*DATA TO PROCESS:*
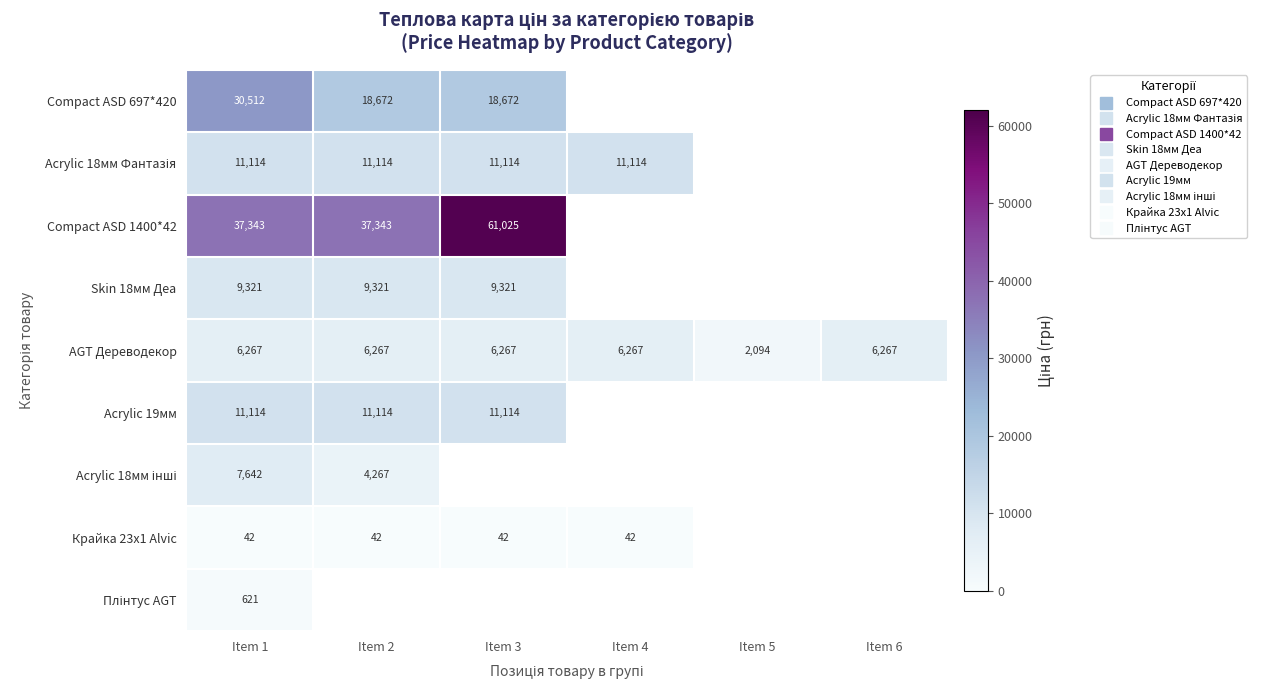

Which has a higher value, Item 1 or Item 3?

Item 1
* * *
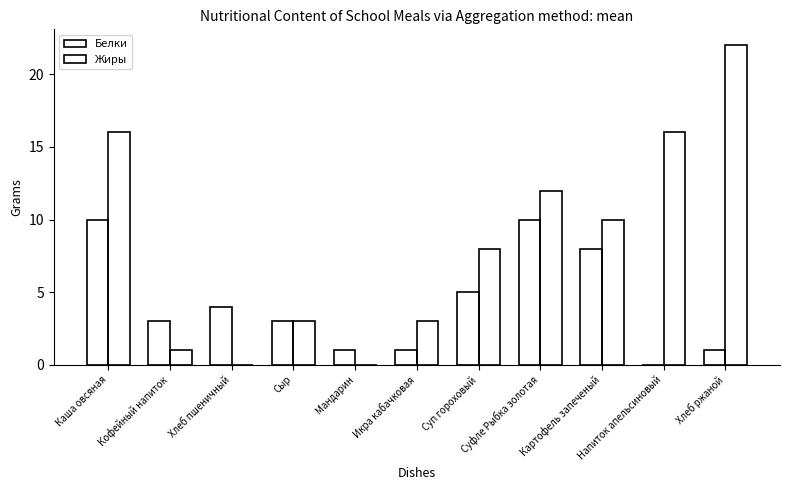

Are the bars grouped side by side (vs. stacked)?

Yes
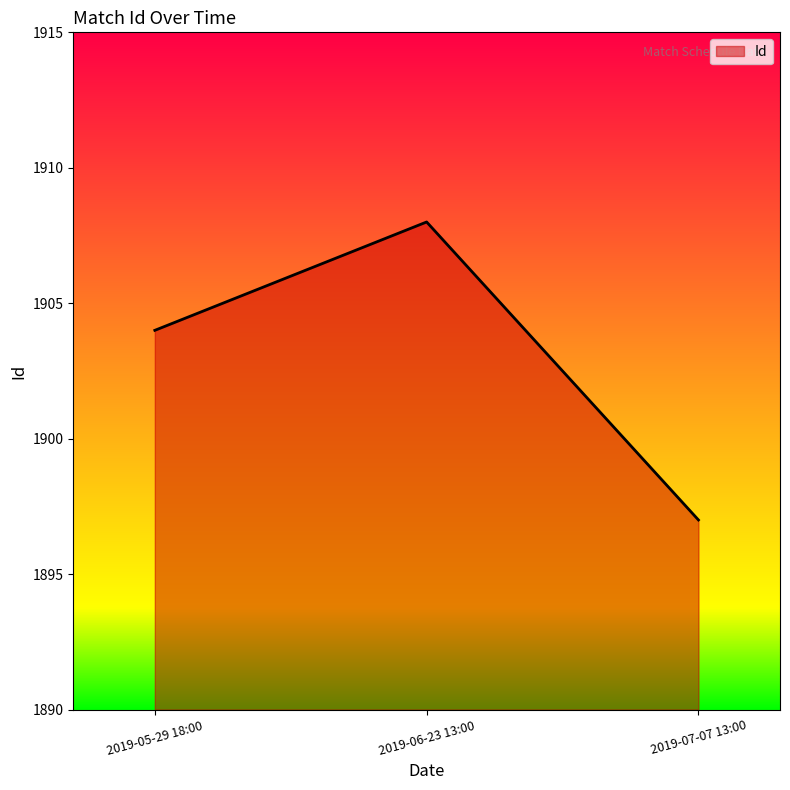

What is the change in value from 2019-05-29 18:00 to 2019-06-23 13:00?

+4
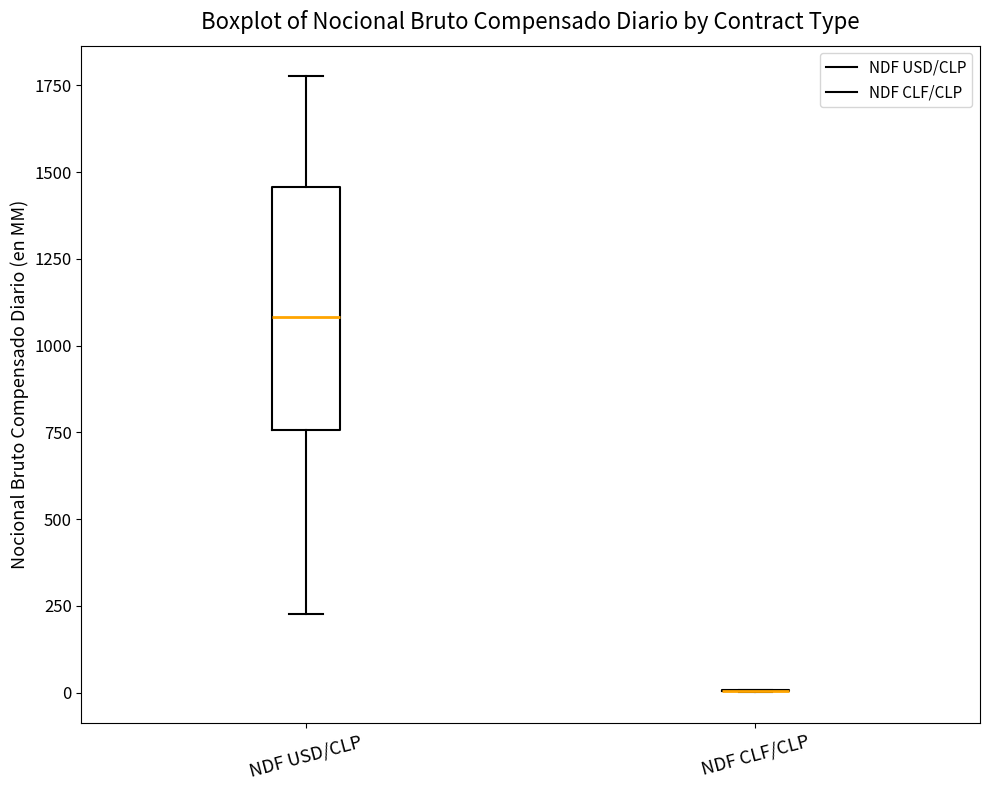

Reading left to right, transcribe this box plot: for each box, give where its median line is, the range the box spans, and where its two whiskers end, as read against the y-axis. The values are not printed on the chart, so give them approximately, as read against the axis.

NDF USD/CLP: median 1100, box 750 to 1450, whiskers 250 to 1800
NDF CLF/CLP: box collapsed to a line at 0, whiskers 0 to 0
--
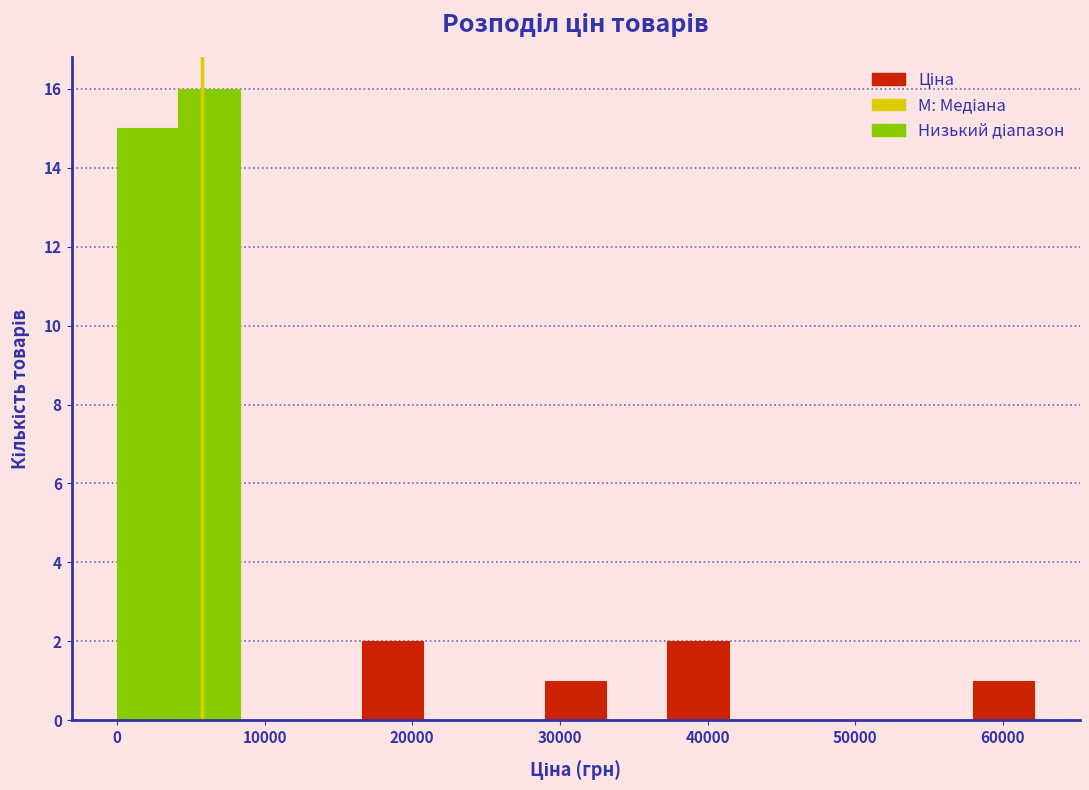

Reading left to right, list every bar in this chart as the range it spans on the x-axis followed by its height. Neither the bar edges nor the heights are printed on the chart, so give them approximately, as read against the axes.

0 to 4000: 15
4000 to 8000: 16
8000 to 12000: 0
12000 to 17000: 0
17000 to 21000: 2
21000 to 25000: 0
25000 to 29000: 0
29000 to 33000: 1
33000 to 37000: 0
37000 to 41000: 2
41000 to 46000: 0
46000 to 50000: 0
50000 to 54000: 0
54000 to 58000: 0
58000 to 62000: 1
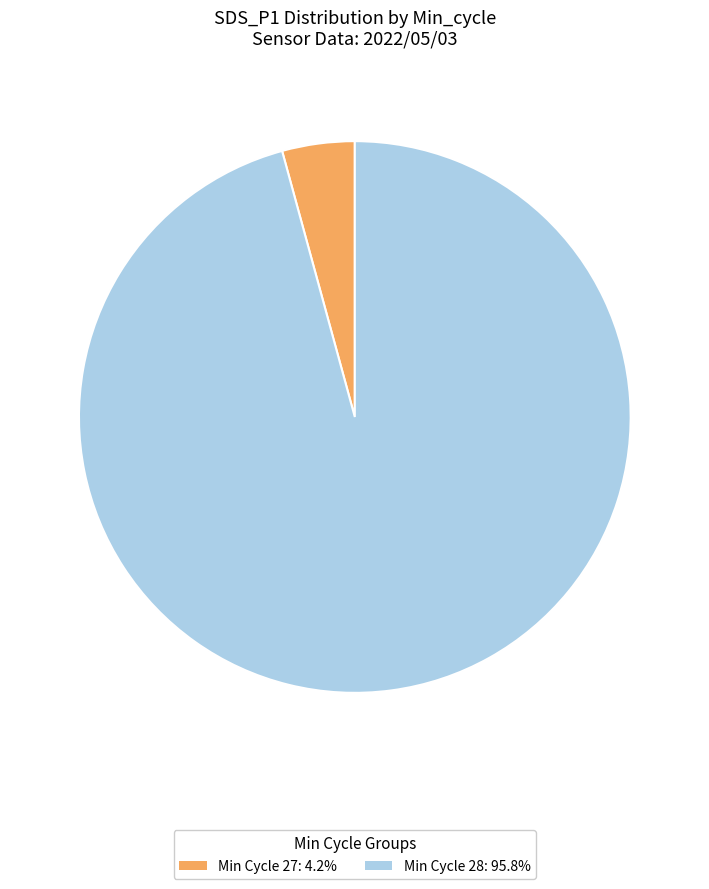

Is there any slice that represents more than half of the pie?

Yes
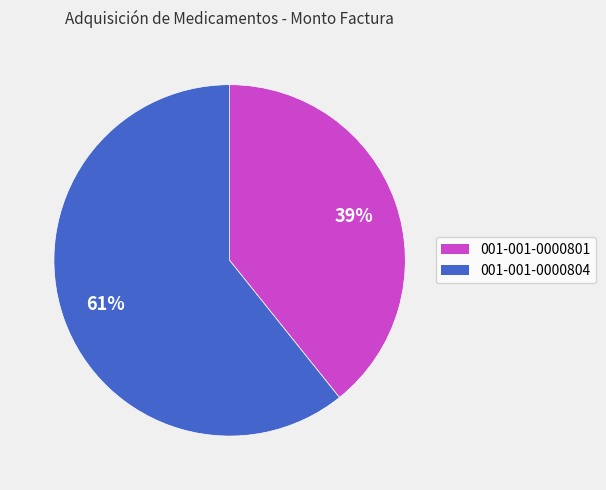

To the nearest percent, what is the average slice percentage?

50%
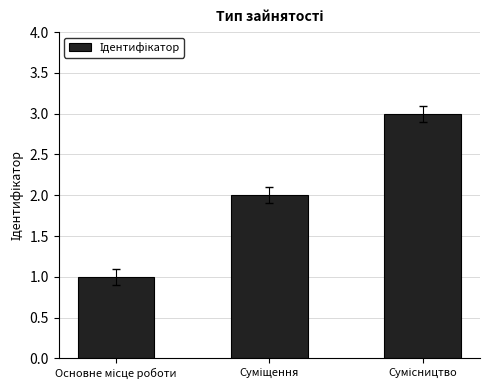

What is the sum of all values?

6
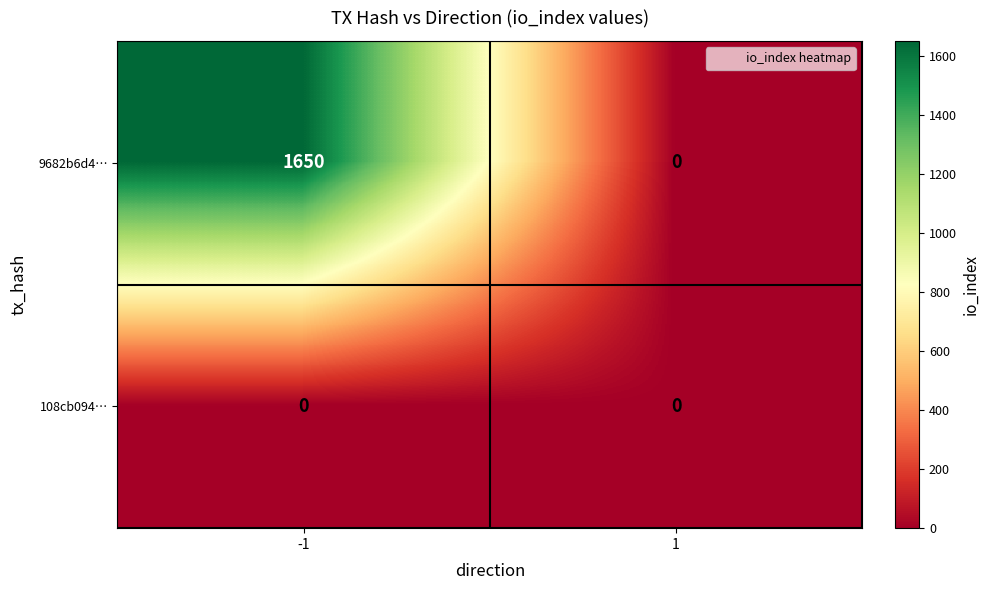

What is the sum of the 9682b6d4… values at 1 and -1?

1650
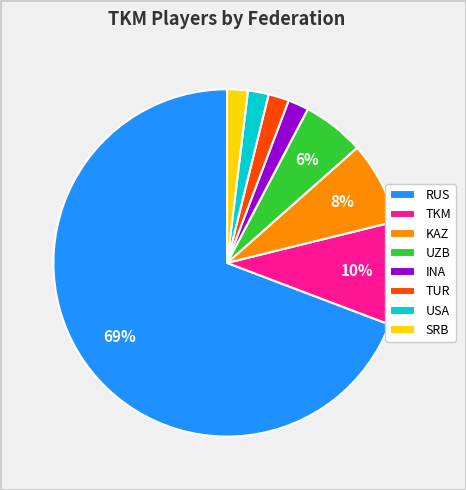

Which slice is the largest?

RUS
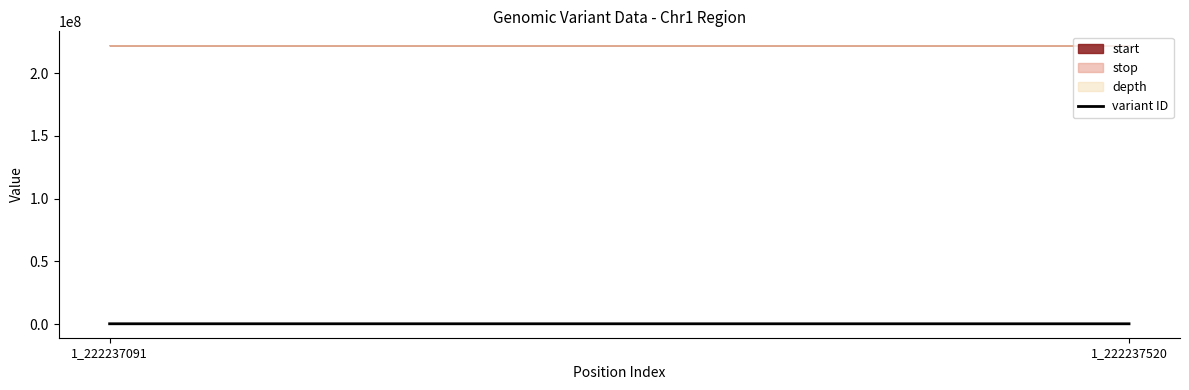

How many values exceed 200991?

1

*DIRECTIVE:*
Copy word for word everything in the records above, from the line containing "NDF USD/CLP: median" down to the line containing "NDF CLF/CLP: box", including both of those lines.

*TASK RESULT:*
NDF USD/CLP: median 1100, box 750 to 1450, whiskers 250 to 1800
NDF CLF/CLP: box collapsed to a line at 0, whiskers 0 to 0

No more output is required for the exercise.